Start of EXCERPTED TEXT

The film begins as Amelia Brooks' three daughters, sensible Annie (Jennifer Lafleur), sensual Isa (Aleksa Palladino), and awkwardly neurotic June (Lindsay Burdge) reunite in the wake of their mother's disappearance. None of the women seem especially surprised by their mother's "death," as her life had become focused on finding the bottom of a seemingly bottomless lake--one on which rests the family's vacation home. The sisters are there, ostensibly, to get their mother's assets in order, but the focus of the story leans more heavily on the intricately knotted relationships between the siblings. Watching the tensions and affections between these women blossom and unfold is one of the richest pleasures that the film brings. Smith really nails the rhythms between female siblings. Their recent loss brings out both their playfulness with each other, as well as their competitiveness. Mental Illness lurks in their past as well.
Isa, June and Annie lip sych "Free to Be You and Me" |
Joined by a childhood pal/crush, Josh (Ross Partridge), one night in fun, the women decide to invoke the "seven sisters" myth--a dark fairy tale that combines a narrative about entrapped femininity, female powerlessness, and nature's thirst for vengeance. While initially nothing seems to come of it, as the weekend unfolds, strange events start to occur. Dead birds show up on their doorstep, noises are heard in the night, and someone or something gets a hold of June's video camera and shoots night footage of a midnight swim. Has one of the seven sisters come back to haunt them, or is their mother talking to them from the other side?

End of EXCERPTED TEXT
Start of DATA ENTRIES

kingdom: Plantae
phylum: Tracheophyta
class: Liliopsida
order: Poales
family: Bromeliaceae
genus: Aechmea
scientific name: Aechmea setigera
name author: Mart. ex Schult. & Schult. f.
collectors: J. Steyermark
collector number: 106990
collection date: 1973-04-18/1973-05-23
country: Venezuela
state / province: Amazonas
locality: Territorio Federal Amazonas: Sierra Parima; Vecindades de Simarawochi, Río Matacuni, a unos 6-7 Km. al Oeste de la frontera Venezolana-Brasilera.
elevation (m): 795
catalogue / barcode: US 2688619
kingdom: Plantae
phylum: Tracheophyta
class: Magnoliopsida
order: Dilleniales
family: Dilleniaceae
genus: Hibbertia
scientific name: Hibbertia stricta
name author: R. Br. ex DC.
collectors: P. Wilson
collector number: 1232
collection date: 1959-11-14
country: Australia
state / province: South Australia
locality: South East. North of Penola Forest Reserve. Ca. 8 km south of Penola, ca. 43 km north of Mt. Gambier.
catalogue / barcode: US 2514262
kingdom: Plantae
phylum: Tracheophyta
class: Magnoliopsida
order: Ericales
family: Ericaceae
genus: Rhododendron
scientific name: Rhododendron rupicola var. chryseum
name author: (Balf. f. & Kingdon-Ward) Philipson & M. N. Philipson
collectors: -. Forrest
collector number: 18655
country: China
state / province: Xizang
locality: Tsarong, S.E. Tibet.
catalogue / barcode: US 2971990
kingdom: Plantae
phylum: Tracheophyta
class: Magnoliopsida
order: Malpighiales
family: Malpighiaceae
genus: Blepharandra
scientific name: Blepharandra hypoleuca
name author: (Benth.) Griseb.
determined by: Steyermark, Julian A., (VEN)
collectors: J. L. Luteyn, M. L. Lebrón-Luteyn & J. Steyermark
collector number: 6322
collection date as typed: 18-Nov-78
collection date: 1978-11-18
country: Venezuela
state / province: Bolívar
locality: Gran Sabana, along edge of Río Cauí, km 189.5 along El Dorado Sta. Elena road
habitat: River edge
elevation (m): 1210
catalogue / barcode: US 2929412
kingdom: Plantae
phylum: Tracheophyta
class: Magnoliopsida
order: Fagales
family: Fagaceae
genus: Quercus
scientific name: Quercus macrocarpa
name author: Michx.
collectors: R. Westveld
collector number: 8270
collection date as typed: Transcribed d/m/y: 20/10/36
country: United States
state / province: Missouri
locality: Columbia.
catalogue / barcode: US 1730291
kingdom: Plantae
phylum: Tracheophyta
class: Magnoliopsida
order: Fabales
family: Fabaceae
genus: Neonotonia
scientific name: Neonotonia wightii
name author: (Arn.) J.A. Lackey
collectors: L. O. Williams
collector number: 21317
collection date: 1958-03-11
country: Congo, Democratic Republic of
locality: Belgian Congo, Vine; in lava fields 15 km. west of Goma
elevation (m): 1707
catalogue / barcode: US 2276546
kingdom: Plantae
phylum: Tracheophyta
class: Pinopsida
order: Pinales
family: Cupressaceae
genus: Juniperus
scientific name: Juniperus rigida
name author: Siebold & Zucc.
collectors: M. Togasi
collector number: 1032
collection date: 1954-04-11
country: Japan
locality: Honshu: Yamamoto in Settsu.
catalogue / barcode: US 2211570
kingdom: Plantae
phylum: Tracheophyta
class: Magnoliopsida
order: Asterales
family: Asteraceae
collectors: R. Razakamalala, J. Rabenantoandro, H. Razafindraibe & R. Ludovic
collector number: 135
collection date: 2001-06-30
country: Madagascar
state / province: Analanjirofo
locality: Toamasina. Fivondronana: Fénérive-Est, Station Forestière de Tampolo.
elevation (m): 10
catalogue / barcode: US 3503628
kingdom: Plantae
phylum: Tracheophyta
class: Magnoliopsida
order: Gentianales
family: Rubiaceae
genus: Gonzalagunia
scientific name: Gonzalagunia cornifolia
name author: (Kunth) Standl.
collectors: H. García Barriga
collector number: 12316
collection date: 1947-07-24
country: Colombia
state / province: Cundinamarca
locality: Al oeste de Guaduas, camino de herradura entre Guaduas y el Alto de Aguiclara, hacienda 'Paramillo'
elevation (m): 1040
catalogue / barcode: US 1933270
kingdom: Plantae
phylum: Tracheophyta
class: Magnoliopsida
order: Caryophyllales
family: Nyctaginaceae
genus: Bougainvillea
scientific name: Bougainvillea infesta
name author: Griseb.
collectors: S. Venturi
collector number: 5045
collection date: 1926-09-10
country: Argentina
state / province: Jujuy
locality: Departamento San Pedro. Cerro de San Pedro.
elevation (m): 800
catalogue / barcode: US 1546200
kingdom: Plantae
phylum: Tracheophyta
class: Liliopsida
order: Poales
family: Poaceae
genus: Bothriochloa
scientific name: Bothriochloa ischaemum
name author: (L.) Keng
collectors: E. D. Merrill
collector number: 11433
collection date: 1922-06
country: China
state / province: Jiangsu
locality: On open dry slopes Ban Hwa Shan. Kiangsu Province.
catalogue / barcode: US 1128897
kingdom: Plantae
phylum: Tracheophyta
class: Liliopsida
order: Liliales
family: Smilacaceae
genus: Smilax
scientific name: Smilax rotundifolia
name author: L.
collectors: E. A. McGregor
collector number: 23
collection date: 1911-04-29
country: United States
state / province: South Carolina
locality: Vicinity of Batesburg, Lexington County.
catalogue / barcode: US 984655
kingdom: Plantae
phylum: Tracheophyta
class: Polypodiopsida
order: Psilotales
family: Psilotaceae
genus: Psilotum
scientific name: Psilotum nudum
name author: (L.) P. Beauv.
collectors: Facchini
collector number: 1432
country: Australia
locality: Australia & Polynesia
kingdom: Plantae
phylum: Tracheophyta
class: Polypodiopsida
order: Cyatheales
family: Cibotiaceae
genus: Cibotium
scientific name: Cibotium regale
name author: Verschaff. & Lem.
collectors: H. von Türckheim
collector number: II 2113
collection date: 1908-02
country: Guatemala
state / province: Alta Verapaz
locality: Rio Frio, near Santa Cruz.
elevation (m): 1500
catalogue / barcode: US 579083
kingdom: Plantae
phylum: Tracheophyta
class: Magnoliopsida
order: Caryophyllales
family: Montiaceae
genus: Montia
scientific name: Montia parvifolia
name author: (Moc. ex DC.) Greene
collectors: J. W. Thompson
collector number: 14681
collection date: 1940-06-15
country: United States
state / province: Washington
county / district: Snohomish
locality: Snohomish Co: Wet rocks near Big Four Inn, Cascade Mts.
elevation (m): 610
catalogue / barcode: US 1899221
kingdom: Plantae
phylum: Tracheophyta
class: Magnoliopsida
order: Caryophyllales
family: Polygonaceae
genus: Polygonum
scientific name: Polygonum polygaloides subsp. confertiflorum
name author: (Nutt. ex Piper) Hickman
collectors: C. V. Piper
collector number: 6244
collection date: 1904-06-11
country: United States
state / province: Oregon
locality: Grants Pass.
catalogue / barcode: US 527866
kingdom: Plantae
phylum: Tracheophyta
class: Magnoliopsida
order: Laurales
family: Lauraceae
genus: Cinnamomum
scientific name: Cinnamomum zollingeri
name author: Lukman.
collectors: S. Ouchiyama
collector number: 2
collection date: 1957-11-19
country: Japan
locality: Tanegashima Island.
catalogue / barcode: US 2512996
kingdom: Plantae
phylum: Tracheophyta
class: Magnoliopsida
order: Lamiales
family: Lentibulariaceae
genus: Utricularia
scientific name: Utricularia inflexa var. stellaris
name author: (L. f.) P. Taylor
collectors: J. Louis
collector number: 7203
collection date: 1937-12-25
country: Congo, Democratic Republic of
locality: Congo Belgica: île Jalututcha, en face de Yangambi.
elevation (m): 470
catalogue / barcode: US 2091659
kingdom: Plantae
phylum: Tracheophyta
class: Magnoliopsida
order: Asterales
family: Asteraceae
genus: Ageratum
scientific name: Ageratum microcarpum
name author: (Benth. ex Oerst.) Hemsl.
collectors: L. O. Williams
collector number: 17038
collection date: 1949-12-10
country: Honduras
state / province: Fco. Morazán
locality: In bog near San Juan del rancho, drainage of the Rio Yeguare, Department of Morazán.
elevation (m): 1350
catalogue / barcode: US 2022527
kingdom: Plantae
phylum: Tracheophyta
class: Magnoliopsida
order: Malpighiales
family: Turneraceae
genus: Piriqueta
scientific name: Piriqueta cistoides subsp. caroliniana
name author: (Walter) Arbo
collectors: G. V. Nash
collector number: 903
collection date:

End of DATA ENTRIES

YOUR OBJECTIVE
Transcribe the stretch of the film review above from "Isa, June and" through "the other side?".

RESPONSE TO THIS TASK
Isa, June and Annie lip sych "Free to Be You and Me" |
Joined by a childhood pal/crush, Josh (Ross Partridge), one night in fun, the women decide to invoke the "seven sisters" myth--a dark fairy tale that combines a narrative about entrapped femininity, female powerlessness, and nature's thirst for vengeance. While initially nothing seems to come of it, as the weekend unfolds, strange events start to occur. Dead birds show up on their doorstep, noises are heard in the night, and someone or something gets a hold of June's video camera and shoots night footage of a midnight swim. Has one of the seven sisters come back to haunt them, or is their mother talking to them from the other side?